Would you please copy all of the data exactly, skipping the images?
%%
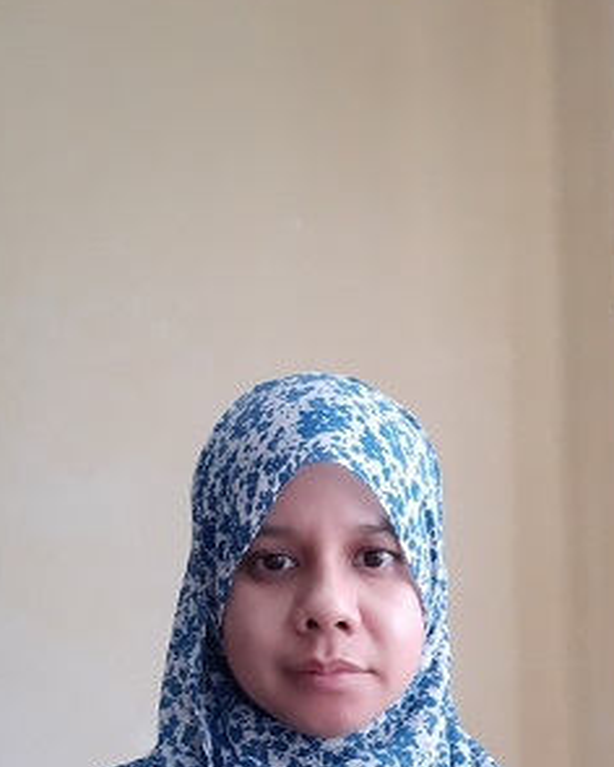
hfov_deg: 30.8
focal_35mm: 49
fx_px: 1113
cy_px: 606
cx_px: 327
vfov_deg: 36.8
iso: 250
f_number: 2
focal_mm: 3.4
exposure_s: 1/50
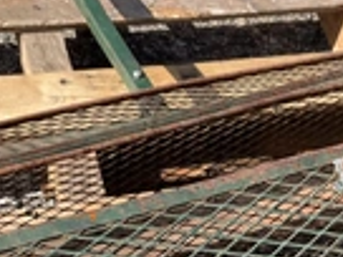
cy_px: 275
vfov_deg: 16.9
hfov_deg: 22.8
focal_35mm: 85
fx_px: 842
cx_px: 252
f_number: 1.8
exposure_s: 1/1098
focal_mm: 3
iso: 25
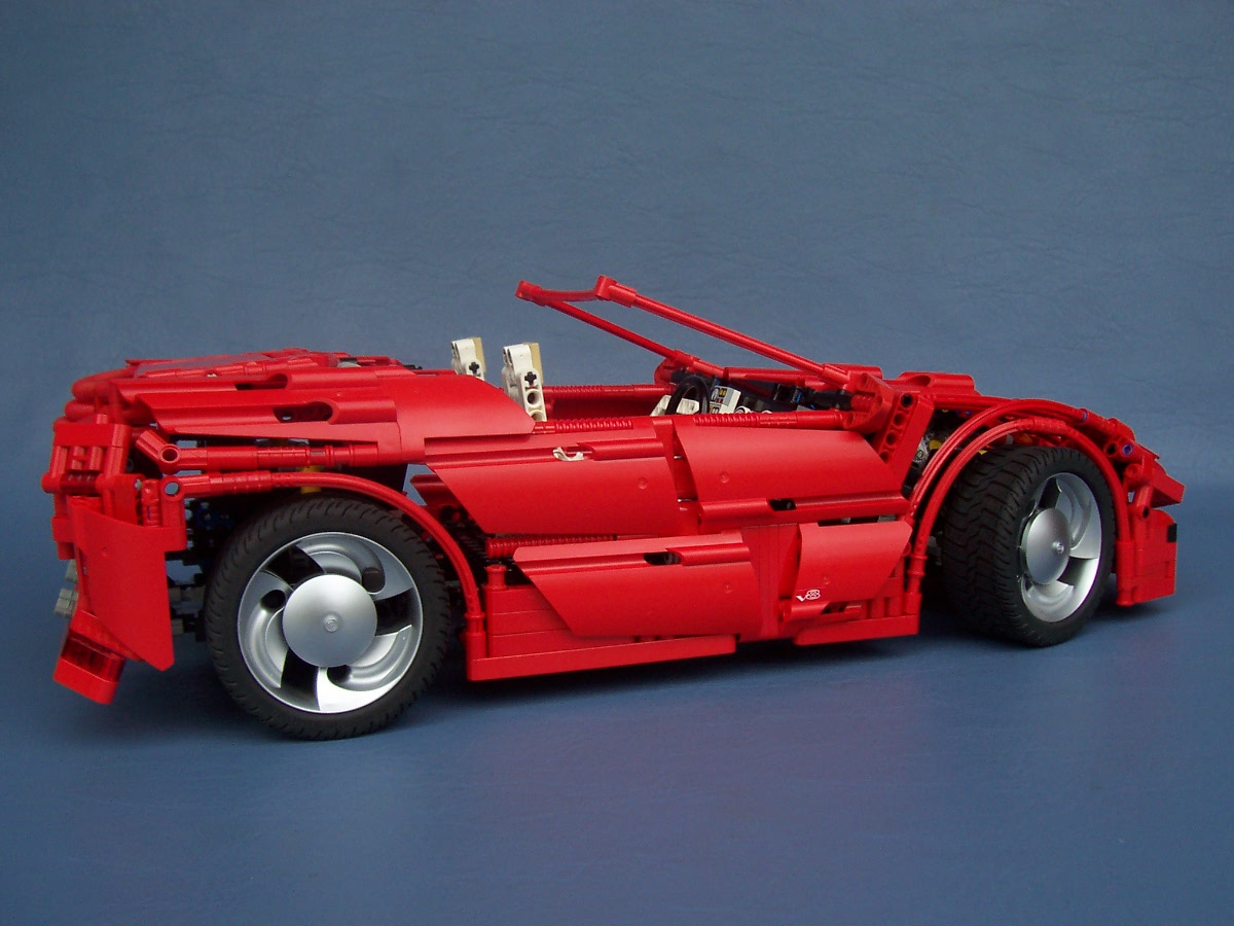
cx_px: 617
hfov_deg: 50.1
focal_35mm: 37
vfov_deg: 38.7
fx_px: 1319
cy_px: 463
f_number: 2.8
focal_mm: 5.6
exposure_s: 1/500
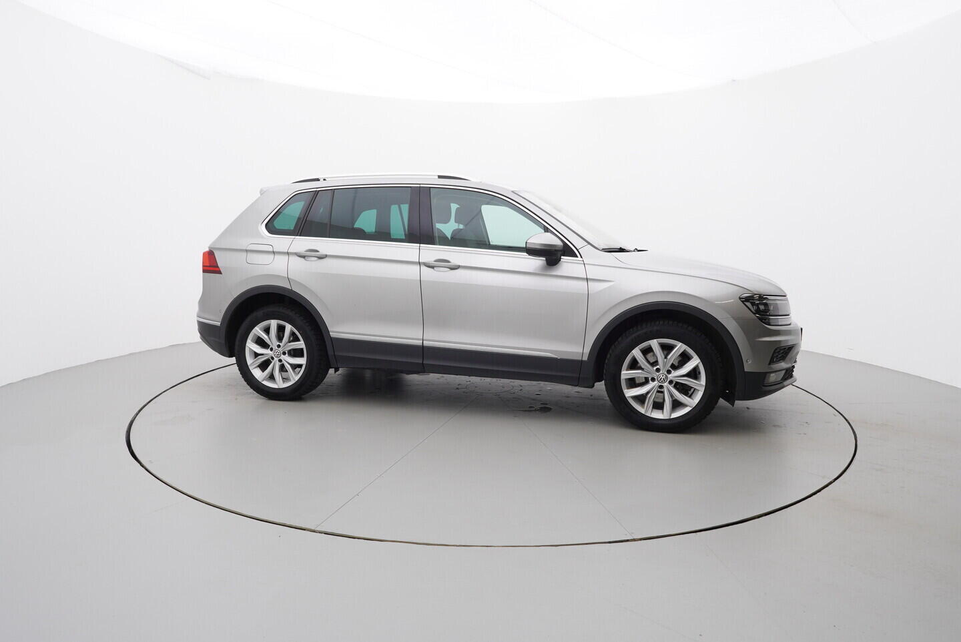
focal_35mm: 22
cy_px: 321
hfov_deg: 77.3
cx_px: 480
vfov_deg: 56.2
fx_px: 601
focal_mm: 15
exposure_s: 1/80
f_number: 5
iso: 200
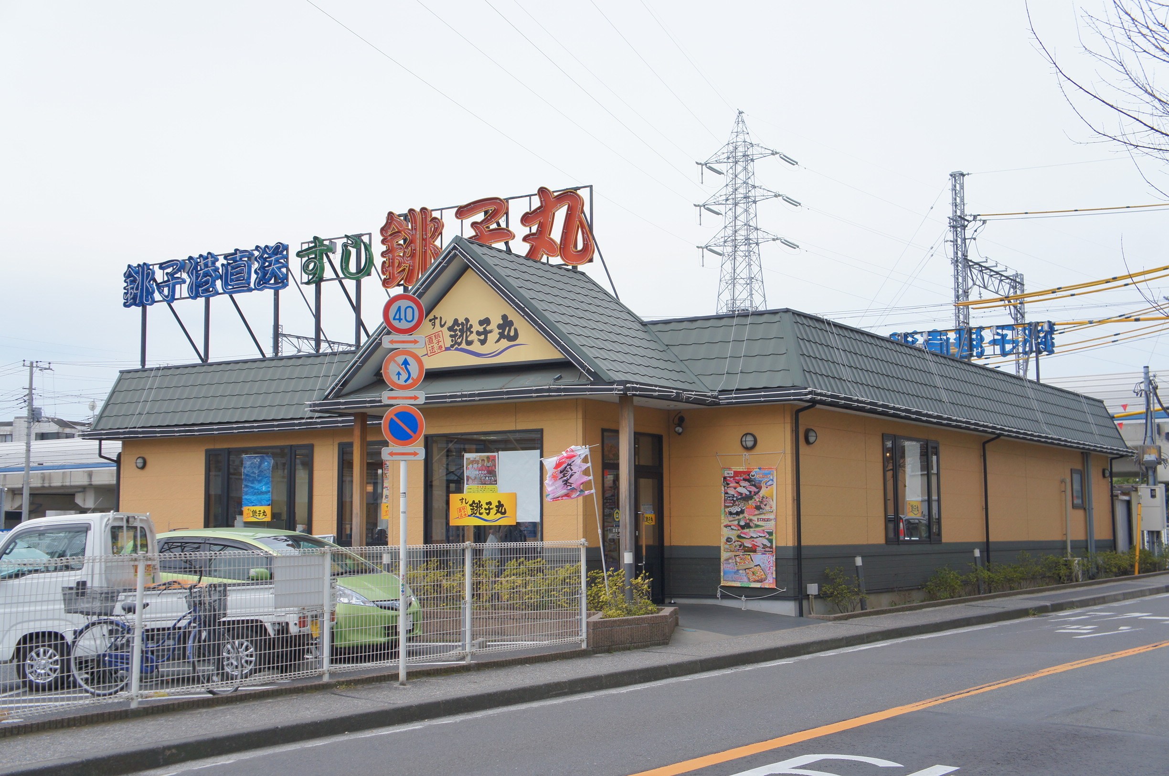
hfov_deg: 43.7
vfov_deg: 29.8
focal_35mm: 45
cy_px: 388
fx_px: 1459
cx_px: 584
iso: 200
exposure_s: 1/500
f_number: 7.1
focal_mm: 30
%%
### FINAL ANSWER
hfov_deg: 30.8
focal_35mm: 49
fx_px: 1113
cy_px: 606
cx_px: 327
vfov_deg: 36.8
iso: 250
f_number: 2
focal_mm: 3.4
exposure_s: 1/50
cy_px: 275
vfov_deg: 16.9
hfov_deg: 22.8
focal_35mm: 85
fx_px: 842
cx_px: 252
f_number: 1.8
exposure_s: 1/1098
focal_mm: 3
iso: 25
cx_px: 617
hfov_deg: 50.1
focal_35mm: 37
vfov_deg: 38.7
fx_px: 1319
cy_px: 463
f_number: 2.8
focal_mm: 5.6
exposure_s: 1/500
focal_35mm: 22
cy_px: 321
hfov_deg: 77.3
cx_px: 480
vfov_deg: 56.2
fx_px: 601
focal_mm: 15
exposure_s: 1/80
f_number: 5
iso: 200
hfov_deg: 43.7
vfov_deg: 29.8
focal_35mm: 45
cy_px: 388
fx_px: 1459
cx_px: 584
iso: 200
exposure_s: 1/500
f_number: 7.1
focal_mm: 30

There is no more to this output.